Look at the Database Map First

Database elective learning roadmap

Remember the simple comparison:

CSV or DataFrame	Database
good for one local analysis	good for long-term shared data
easy to move around	safer for querying, permissions, and updates
usually one file or one table	often many linked tables

You do not need to become a database administrator. You only need enough database literacy to query data and connect it to Python.

Run One SQLite Query Once

Create sqlite_first_loop.py. It uses sqlite3, which comes with Python.

import sqlite3

conn = sqlite3.connect(":memory:")
conn.execute("CREATE TABLE orders (category TEXT, amount INTEGER)")
conn.executemany(
    "INSERT INTO orders VALUES (?, ?)",
    [("book", 120), ("tool", 80), ("book", 150)],
)

rows = conn.execute(
    "SELECT category, SUM(amount) AS total FROM orders GROUP BY category ORDER BY category"
).fetchall()

for category, total in rows:
    print(category, total)

Expected output:

book 270
tool 80

This is the database loop: create a table, insert rows, ask a question with SQL, and receive a result table.

Learn in This Order

Order	Read	What to practice
1	3.5.2 Relational Database Basics	tables, rows, columns, primary keys, foreign keys
2	3.5.3 SQL Basics	`SELECT`, `WHERE`, `JOIN`, `GROUP BY`
3	3.5.4 Python Database Operations	`sqlite3`, Pandas read/write, query results
4	3.5.5 Database Design	split tables, avoid duplication, keep relationships clear

Evidence to Keep

Keep this page’s proof of learning as a small evidence card:

Schema: table names, keys, relationships, and sample rows
Query: SQL or Python database code used
Output: result rows, row count, or saved extract
Failure Check: wrong join key, unsafe query, missing transaction, or schema mismatch
Expected Output: query plus result table and one data-quality note

Pass Check

You pass this optional subchapter when you can explain why a database is different from a CSV, write one SELECT ... GROUP BY query, and read the result from Python.

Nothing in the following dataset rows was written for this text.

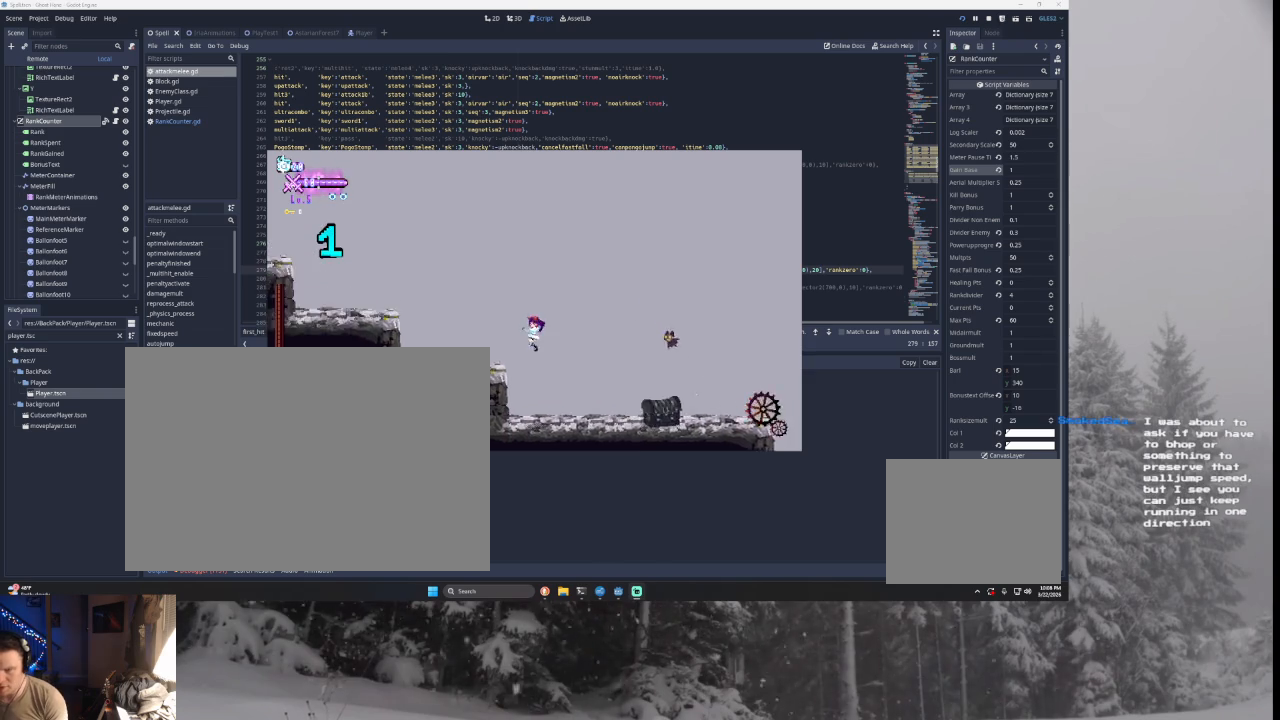
{"buttons": [], "left_stick": "left", "right_stick": "center", "events": [[100, "TRIANGLE", "down"], [333, "R1", "down"], [467, "R1", "up"], [467, "TRIANGLE", "up"]]}
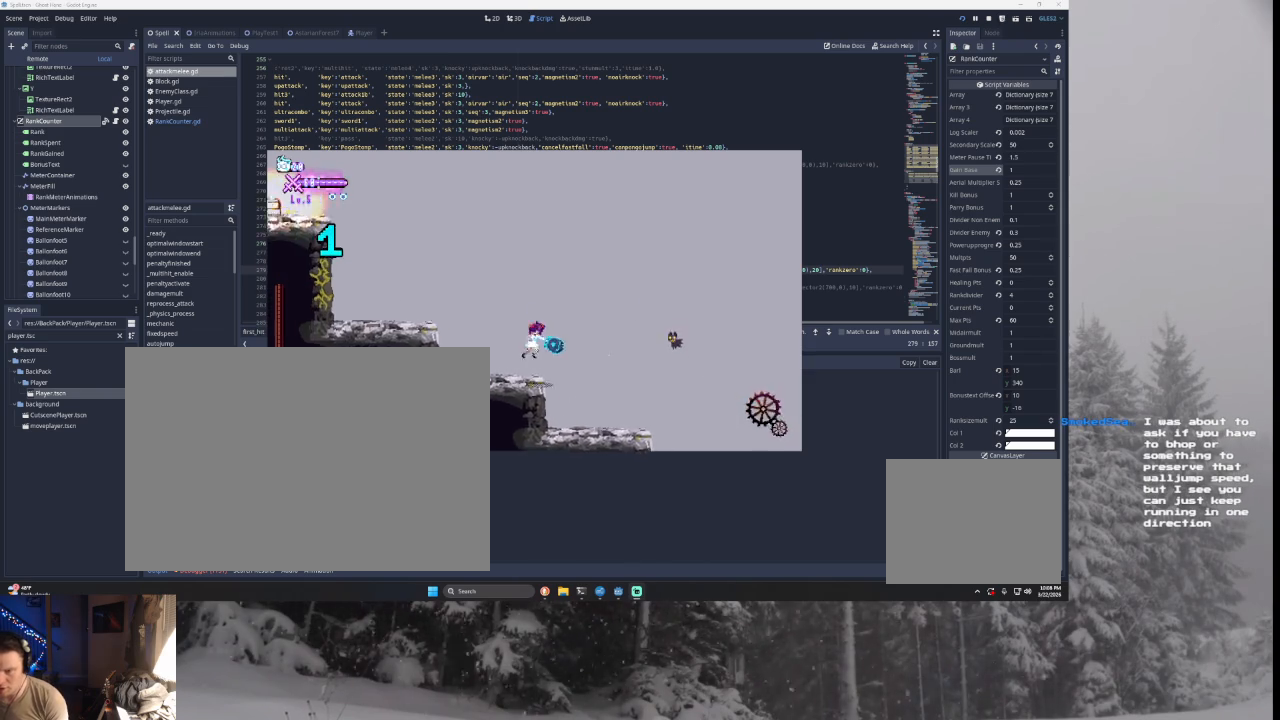
{"buttons": ["TRIANGLE"], "left_stick": "left", "right_stick": "center", "events": [[133, "left_stick", "center"], [233, "left_stick", "left"], [300, "TRIANGLE", "down"]]}
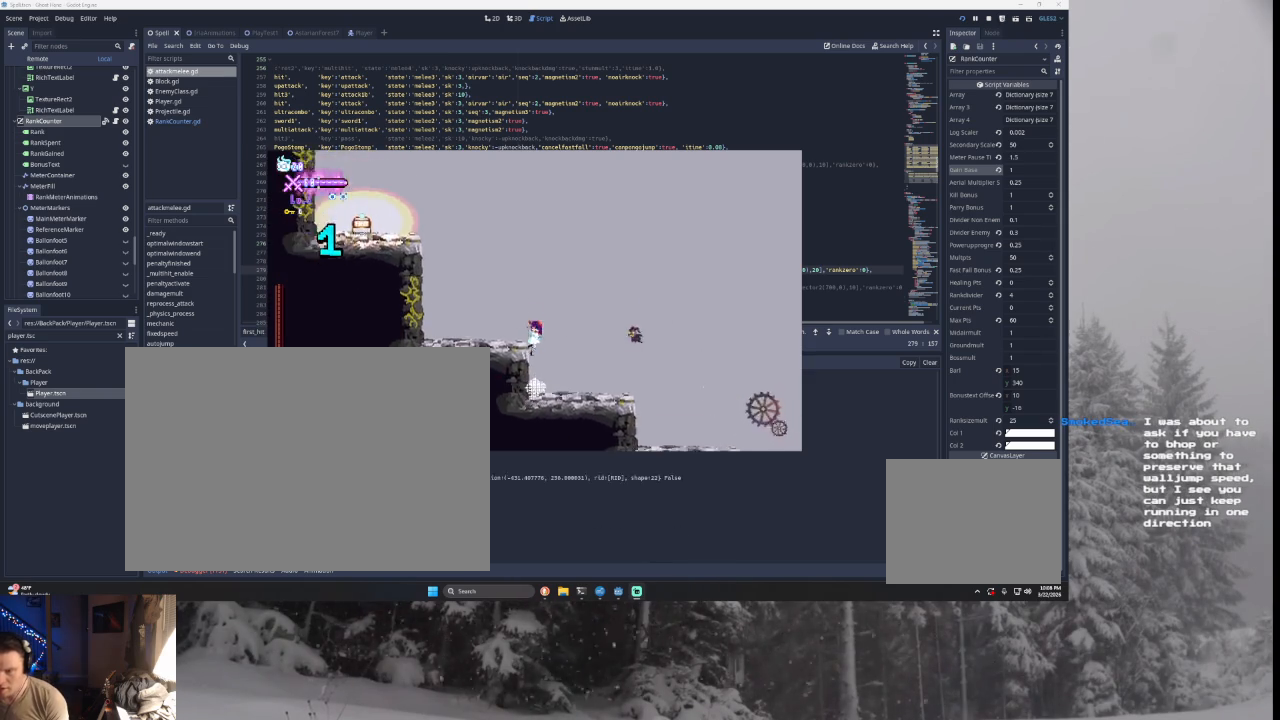
{"buttons": ["TRIANGLE"], "left_stick": "center", "right_stick": "center", "events": [[167, "TRIANGLE", "up"], [300, "left_stick", "center"], [367, "TRIANGLE", "down"]]}
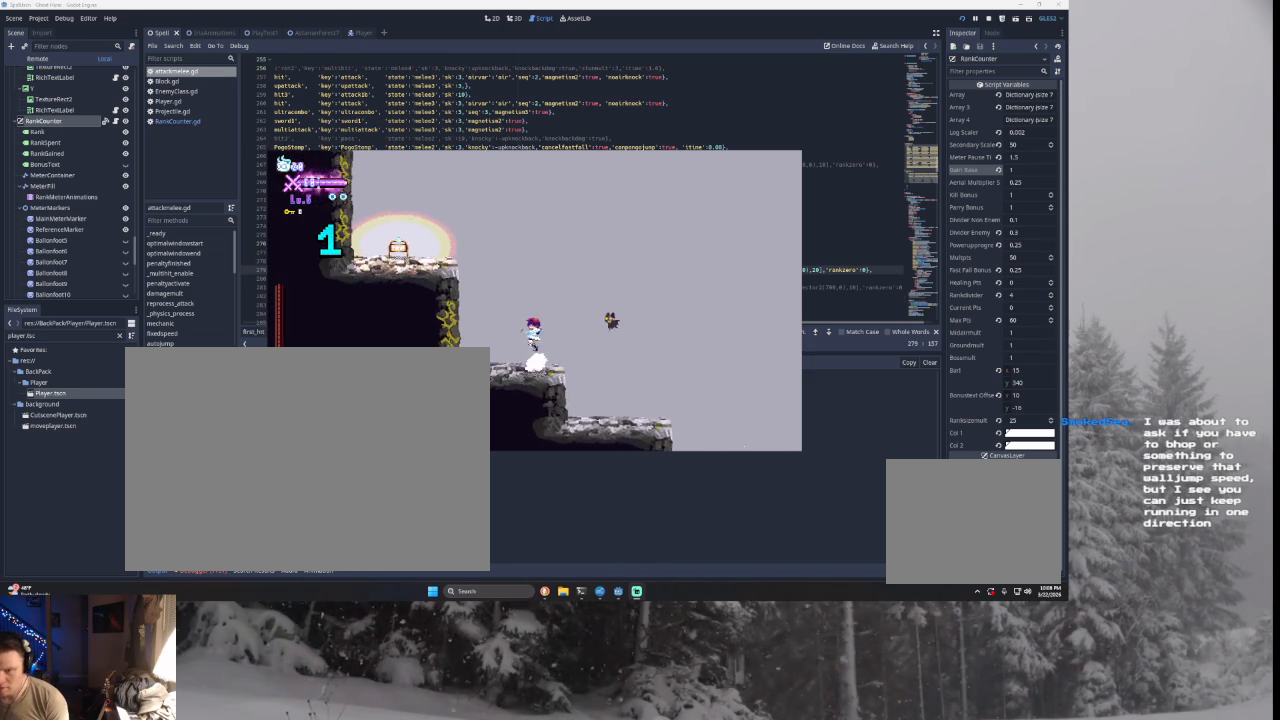
{"buttons": [], "left_stick": "up-right", "right_stick": "center", "events": [[33, "left_stick", "up"], [67, "TRIANGLE", "up"], [133, "R1", "down"], [300, "R1", "up"], [300, "left_stick", "right"], [500, "left_stick", "up-right"]]}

Check reasoning and explanation

A passing answer starts from the question, identifies the table/DataFrame or query needed, and keeps the cleaning step reproducible.
The evidence should include a small output sample, a plot or SQL result when relevant, and one sentence interpreting what changed.
A good self-check names one data-quality risk such as missing values, duplicate rows, wrong joins, misleading aggregation, or an unreadable chart.